_What you will do:_
Show every line in the entries below where the word "Rendered" appears.

_Data to process:_
↓↓↓
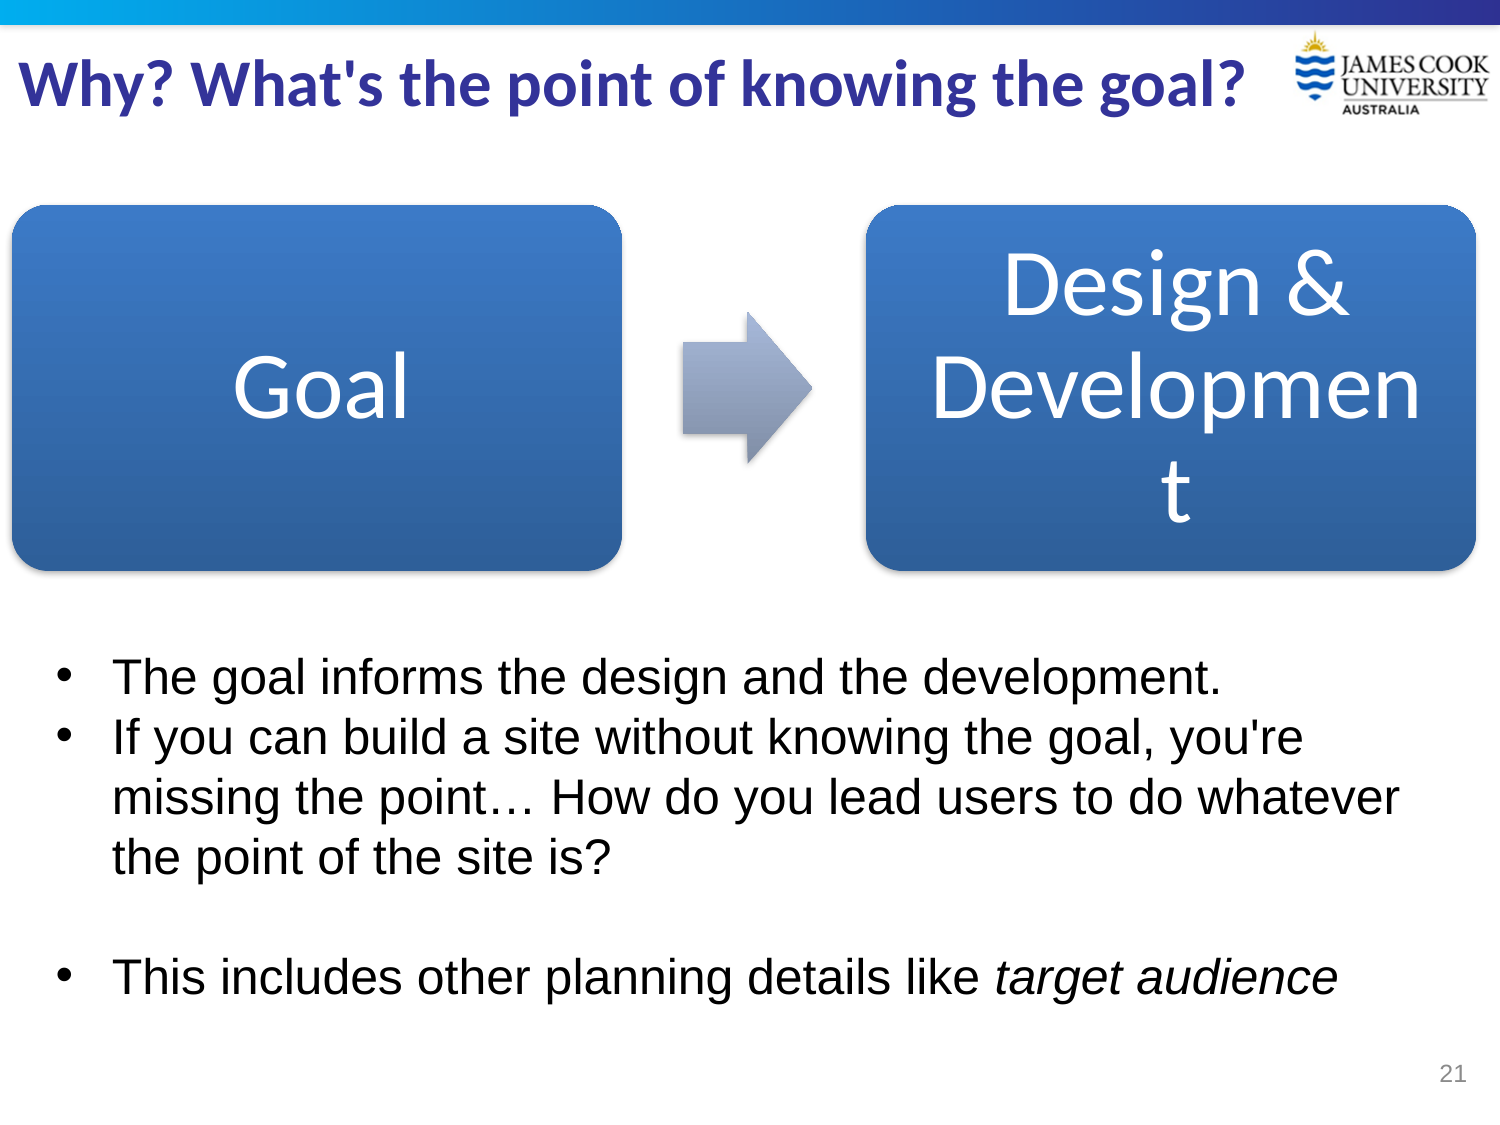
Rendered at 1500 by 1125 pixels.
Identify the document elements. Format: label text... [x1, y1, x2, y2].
↑↑↑
↓↓↓
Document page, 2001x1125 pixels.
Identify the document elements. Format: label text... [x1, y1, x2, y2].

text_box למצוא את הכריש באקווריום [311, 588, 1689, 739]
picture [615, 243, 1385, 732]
↑↑↑
↓↓↓
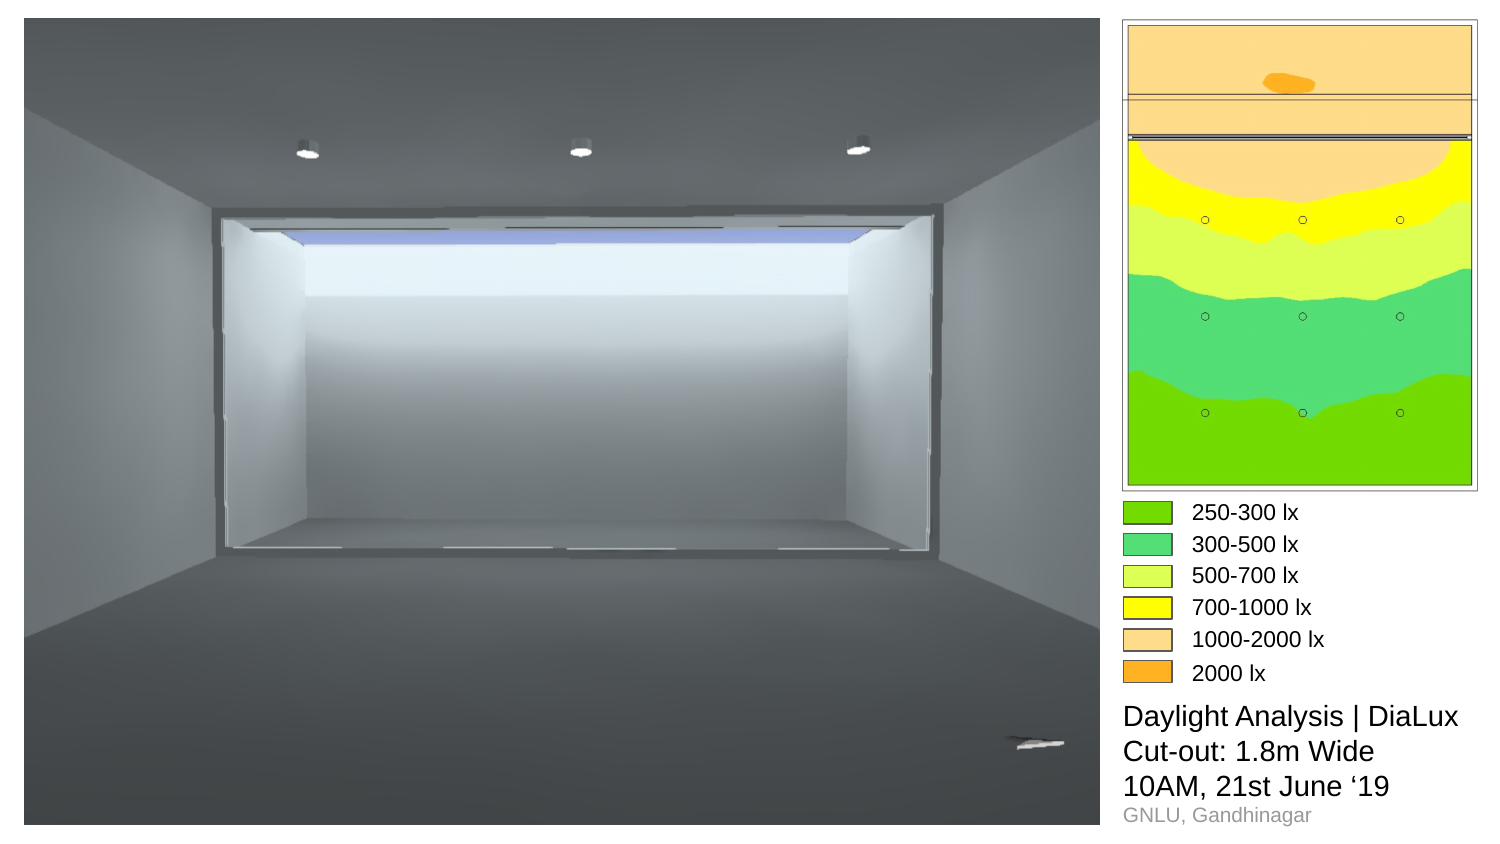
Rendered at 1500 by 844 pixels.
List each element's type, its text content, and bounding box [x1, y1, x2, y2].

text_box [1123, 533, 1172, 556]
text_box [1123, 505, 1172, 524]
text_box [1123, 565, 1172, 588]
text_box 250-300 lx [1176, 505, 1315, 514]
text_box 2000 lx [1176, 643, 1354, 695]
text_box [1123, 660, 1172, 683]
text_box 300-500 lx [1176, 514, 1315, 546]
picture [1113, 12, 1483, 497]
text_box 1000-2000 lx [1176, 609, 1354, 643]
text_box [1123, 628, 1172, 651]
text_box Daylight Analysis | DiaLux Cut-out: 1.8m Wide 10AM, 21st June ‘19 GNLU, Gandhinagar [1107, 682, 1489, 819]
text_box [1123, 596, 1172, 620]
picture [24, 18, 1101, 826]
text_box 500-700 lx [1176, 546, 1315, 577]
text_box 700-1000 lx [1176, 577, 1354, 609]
↑↑↑
_The answer:_
Rendered at 1500 by 1125 pixels.
Rendered at 1500 by 844 pixels.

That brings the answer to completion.